TV, Audio, Video & Computer Cable Pictures
I often find that many people have trouble distinguishing the many different kinds of cables that are commonly used in TVs and computers today. There are so many types, some of which do the same or similar tasks and have adaptors to go to and from each other. So, read on for a bunch of pictures and descriptions.
USB
Everybody will have seen used a USB cable. These cables are very multi-purpose:
- Simple charging; many new phones now charge over MicroUSB or MiniUSB. They are also often used as chargers for many other gadgets like cheap remote control helicopters. Note that due to protocol issues not all chargers will work with all devices.
- File storage; mobile phones, cameras, memory card readers, thumbdrives, external hard drives all usually make their contents accessible using the standard USB mass-storage protocol.
- Input devices; all modern keyboards, mice, gamepads, etc work over standard USB protocols so they should work on any computer.
- Many other things, such as 3g modems, mobile phone synchronisation, etc
Audio & Video Cables
A 3.5mm audio cable is the standard audio jack that you use for earphones and many analogue audio signals. Most mp3 players, stereo systems and even many cars have a 3.5mm audio socket which you can connect to headphones or speakers.
RCA cables are fairly multi-purpose, in the picture it is a 3.5mm audio cable on one end and two RCA cables on the other. Many TVs and some speakers take two RCA cables for a stereo audio signal so this adaptor is useful.
RCA Video/Audio
You’ll notice that these are the some plugs as the RCA cables pictured for audio above. That’s because they’re exactly the same. A composite RCA cable has two audio cables, for left & right stereo, and one for the entire video signal. This is a fairly low quality, but very ubiquitous analogue video cable.

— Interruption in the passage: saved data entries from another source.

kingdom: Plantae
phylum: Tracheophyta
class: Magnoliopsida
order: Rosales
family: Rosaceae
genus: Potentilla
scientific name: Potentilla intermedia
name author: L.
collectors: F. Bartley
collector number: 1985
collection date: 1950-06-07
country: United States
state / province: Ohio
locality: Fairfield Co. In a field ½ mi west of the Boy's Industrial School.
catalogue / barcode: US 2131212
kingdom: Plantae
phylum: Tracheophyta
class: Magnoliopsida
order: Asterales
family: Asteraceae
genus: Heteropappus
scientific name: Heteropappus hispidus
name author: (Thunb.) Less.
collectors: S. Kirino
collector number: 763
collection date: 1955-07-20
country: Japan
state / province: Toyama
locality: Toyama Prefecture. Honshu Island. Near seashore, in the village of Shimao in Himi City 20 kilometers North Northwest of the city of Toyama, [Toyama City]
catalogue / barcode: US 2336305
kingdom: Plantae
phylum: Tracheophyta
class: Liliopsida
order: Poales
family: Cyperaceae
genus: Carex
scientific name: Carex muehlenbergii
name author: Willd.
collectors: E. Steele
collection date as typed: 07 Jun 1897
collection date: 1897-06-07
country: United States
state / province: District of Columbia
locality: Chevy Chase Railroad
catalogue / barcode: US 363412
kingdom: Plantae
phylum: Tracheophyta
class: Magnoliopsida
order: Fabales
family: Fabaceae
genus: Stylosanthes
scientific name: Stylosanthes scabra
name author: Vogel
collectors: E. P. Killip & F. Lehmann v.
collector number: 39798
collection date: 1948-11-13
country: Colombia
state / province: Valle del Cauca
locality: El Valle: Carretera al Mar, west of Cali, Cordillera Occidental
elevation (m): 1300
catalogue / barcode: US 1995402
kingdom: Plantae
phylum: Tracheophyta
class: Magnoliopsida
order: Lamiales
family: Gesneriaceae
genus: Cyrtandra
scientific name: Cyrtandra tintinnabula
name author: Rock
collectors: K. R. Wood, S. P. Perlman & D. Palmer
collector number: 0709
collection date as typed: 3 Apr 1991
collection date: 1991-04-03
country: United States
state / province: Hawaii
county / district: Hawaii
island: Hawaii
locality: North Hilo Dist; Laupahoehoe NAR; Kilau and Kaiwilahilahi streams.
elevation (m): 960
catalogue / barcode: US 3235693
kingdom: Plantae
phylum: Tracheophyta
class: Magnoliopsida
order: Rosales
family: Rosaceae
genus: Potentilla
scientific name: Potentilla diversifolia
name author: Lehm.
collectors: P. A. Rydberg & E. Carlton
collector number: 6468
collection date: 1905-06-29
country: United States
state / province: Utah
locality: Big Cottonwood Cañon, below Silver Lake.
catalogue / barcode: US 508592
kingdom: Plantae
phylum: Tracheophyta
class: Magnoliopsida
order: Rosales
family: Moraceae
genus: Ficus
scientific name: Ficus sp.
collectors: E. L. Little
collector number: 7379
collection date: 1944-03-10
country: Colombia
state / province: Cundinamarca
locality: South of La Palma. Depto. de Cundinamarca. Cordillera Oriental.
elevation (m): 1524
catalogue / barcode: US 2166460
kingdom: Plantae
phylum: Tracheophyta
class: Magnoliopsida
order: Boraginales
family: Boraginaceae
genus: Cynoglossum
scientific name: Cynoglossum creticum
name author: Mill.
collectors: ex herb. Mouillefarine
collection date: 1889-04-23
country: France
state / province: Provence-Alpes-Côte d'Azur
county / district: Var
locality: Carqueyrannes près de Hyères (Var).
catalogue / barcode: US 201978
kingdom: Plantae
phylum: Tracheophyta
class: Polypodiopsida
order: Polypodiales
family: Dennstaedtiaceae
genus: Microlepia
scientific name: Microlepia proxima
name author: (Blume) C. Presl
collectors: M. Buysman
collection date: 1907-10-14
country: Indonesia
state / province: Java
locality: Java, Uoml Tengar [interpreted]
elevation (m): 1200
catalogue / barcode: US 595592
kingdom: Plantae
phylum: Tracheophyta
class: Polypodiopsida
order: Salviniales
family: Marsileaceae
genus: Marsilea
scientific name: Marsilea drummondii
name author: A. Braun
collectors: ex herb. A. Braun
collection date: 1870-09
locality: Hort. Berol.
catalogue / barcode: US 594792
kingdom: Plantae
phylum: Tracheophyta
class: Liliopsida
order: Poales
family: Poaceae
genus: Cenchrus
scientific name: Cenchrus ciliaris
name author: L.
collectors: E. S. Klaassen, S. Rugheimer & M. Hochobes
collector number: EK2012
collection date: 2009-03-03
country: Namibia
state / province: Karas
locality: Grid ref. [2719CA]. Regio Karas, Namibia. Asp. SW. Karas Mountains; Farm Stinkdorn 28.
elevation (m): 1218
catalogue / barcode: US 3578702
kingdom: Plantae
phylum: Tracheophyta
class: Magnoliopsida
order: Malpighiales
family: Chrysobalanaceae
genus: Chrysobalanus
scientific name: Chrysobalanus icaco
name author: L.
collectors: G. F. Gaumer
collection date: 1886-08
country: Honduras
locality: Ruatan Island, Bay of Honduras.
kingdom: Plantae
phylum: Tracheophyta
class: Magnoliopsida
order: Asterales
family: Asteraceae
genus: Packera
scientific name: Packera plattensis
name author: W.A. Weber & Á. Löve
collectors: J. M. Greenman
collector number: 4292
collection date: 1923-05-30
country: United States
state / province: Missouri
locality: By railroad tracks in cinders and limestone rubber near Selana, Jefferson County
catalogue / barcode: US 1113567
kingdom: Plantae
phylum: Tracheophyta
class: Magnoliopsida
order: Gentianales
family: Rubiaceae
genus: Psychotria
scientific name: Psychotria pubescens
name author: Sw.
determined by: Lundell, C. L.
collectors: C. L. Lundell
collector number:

A component RCA cable is a much higher quality analogue cable. Once again it has two audio cables, but it has three video cables, one for the red, green and blue signals respectively. Note that the colours here are only a guide, each plug is exactly the same as the other, so if you swap the red with blue on both the source and destination everything will be fine.
TV Aerial, Radio Frequency (RF)
These used to be the only cable plugged into the back of a TV (besides power). It’s most commonly used to connect a TV receiver or tuner of some kind to an aerial that picks up a TV signal. This can be a digital or analogue TV signal and carries more than one channel of audio & video all mixed together on different frequencies so you need a tuner to process it. Most TVs have a tuner built in.
Digital Video/Audio
HDMI is fast becoming the new standard for digital video & audio to connect TVs to DVD players, game consoles, etc. It carries a very high quality signal.
Computer Video
These are used to connect computers to a monitor. VGA is an analogue signal, but still usually decent quality. DVI has two forms, DVI-A (analogue) and DVI-D (digital). DVI-A is the same signal as VGA, so you can get a simple cheap adaptor between the two. DVI-D is the same signal as HDMI, so the same thing applies. A DVI-HDMI cable is pictured above. There’s also DVI-I that carries both signals at once.
Networking
RJ12 cables are usually phone cables. They’re used to connect a plain old analogue telephone to the wall, or an ADSL modem to the wall. RJ45 connectors usually appear on ethernet cables, which are used for computer networking.
eSATA
eSATA is a neat way to connect hard drives to your computer. It makes an external hard drive just as fast as an internal one, unlike USB hard drives which are much slower.
Firewire
Firewire, more formally known as ‘IEEE 1394’ is less common than USB, but serves many of the same purposes. File storage, video cameras, audio devices. It has higher data capacity, but is less common and so usually more expensive.
Thanks so much for this clear information!